Un essai dirigé par la Banque des règlements internationaux (BRI) a démontré que la monnaie tokenisée des banques centrales et les dépôts bancaires peuvent faciliter des paiements transfrontaliers en une seule étape atomique à travers différentes devises. Selon la BRI, le Projet Agorá a testé comment les réserves tokenisées des banques centrales et les dépôts des banques commerciales peuvent régler des transactions sur une base « tout ou rien », garantissant ainsi qu’aucune des parties ne soit exposée si l’autre échoue.

Problématiques du système actuel

Dans le système actuel, la BRI a indiqué qu’un transfert transfrontalier peut passer par plusieurs banques intermédiaires avant d’atteindre le destinataire, ce qui peut prolonger le règlement sur plusieurs jours et augmenter le risque opérationnel lors de la réconciliation. Dans le cadre du Projet Agorá, la BRI et les participants ont utilisé la tokenisation et des infrastructures de type blockchain pour réduire le nombre de transferts et compléter le règlement simultanément à travers les juridictions.

Collaboration et développement du Projet

Le Projet Agorá est un effort conjoint entre la BRI, sept banques centrales et plus de 40 institutions financières privées. Les banques centrales participantes incluent la Réserve fédérale de New York, la Banque d’Angleterre, la Banque du Japon et la Banque nationale suisse, ainsi que des banques commerciales majeures et des entreprises financières. Le Projet Agorá a été lancé en avril 2024 et a passé environ un an et demi en phase de conception avant de passer à une phase de prototype en 2025, selon la BRI.

Les tests actifs ont commencé en janvier 2026, moment que la BRI a décrit comme le passage de l’initiative au-delà du travail conceptuel vers un système opérationnel. Les participants prévoient maintenant de progresser au-delà des simulations vers des tests impliquant des transactions de valeur réelle, utilisant des devises et des institutions sélectionnées, a déclaré la BRI.

Élargissement de l’initiative et implications

Au cours de la même semaine, la BRI a annoncé que la Banque du Canada avait rejoint l’initiative.

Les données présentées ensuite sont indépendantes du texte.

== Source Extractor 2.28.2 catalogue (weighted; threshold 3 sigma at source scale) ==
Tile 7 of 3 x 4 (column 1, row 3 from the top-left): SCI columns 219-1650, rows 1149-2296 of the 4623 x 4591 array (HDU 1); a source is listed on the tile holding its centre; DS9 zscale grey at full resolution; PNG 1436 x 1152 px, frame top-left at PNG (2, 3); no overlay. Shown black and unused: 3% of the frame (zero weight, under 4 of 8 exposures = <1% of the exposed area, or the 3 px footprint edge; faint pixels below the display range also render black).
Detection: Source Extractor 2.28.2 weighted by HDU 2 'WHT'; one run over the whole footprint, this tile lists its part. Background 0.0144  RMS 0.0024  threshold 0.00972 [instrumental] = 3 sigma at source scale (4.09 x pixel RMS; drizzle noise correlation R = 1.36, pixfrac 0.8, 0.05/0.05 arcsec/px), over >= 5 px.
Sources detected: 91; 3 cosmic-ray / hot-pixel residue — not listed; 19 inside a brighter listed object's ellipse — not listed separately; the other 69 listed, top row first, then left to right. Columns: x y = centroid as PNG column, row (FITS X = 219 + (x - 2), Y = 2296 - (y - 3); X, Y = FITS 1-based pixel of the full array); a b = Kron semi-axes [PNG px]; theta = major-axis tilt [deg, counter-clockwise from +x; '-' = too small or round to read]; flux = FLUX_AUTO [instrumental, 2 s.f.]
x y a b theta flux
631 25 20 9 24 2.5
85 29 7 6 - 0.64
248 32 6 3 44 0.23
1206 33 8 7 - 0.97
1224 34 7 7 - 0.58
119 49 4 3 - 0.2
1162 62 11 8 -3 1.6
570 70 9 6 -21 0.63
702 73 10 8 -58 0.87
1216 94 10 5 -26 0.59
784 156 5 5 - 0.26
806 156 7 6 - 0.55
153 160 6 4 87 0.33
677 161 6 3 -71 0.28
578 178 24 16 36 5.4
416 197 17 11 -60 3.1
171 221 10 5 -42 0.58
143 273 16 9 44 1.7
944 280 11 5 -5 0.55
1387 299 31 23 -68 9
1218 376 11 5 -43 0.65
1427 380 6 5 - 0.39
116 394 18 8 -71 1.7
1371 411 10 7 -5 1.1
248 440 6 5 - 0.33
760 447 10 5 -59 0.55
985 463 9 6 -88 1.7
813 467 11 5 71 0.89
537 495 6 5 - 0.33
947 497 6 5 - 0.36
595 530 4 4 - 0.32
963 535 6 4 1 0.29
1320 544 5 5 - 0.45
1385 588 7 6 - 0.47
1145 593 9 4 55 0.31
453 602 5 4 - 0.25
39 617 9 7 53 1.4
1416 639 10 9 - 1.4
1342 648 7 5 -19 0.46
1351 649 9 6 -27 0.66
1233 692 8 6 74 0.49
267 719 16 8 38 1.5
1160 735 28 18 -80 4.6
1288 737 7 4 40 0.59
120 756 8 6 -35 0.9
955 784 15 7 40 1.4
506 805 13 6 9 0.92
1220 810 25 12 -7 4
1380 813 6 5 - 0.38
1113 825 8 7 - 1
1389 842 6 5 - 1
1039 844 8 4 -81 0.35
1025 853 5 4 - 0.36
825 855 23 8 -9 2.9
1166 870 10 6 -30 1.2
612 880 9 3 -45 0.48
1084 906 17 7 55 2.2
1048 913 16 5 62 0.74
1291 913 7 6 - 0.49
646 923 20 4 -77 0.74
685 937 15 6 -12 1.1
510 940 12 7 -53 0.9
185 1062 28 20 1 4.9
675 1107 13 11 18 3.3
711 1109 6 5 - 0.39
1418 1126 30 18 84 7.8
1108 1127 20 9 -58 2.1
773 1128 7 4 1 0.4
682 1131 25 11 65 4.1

En dehors du cadre du Projet Agorá, la BRI a noté que les fournisseurs d’infrastructures de marché financier et les bourses construisent des systèmes de règlement tokenisés pour les titres traditionnels. La BRI a souligné le plan de la DTCC de déployer une infrastructure de règlement tokenisée pour les actions, les ETF et les bons du Trésor américain, tandis que Nasdaq et Intercontinental Exchange développent également des systèmes basés sur la blockchain pour les actions tokenisées.

Contexte et précautions

Le Projet Agorá s’inscrit également dans la feuille de route des paiements transfrontaliers du G20 établie en 2020. La BRI a présenté Agorá comme une tentative de démontrer que des registres unifiés et la tokenisation peuvent offrir des améliorations significatives par rapport à de simples ajustements de l’infrastructure de paiement héritée.

Bien qu’elle promeuve la recherche sur la tokenisation, la BRI adopte un ton prudent envers les instruments crypto émis par des entités privées. Elle a averti que les stablecoins pourraient engendrer des risques pour le système financier et a appelé à des avancées plus rapides en matière de réglementation des stablecoins.

De plus, comme l’a précédemment rapporté crypto.news le mois dernier, la BRI a déclaré que les échanges de cryptomonnaies fonctionnent comme des « banques de l’ombre » légèrement réglementées, utilisant les dépôts des clients de manière à accroître l’effet de levier et à contribuer à d’importantes pertes, y compris une perte de 19 milliards de dollars en 2025.

Dans cette évaluation, la BRI a noté que les produits de type « earn » et d’épargne proposés par les échanges fonctionnent davantage comme des prêts non garantis, car les plateformes réhypothèquent les actifs des utilisateurs dans le cadre de prêts sur marge, de trading propriétaire et de création de marché.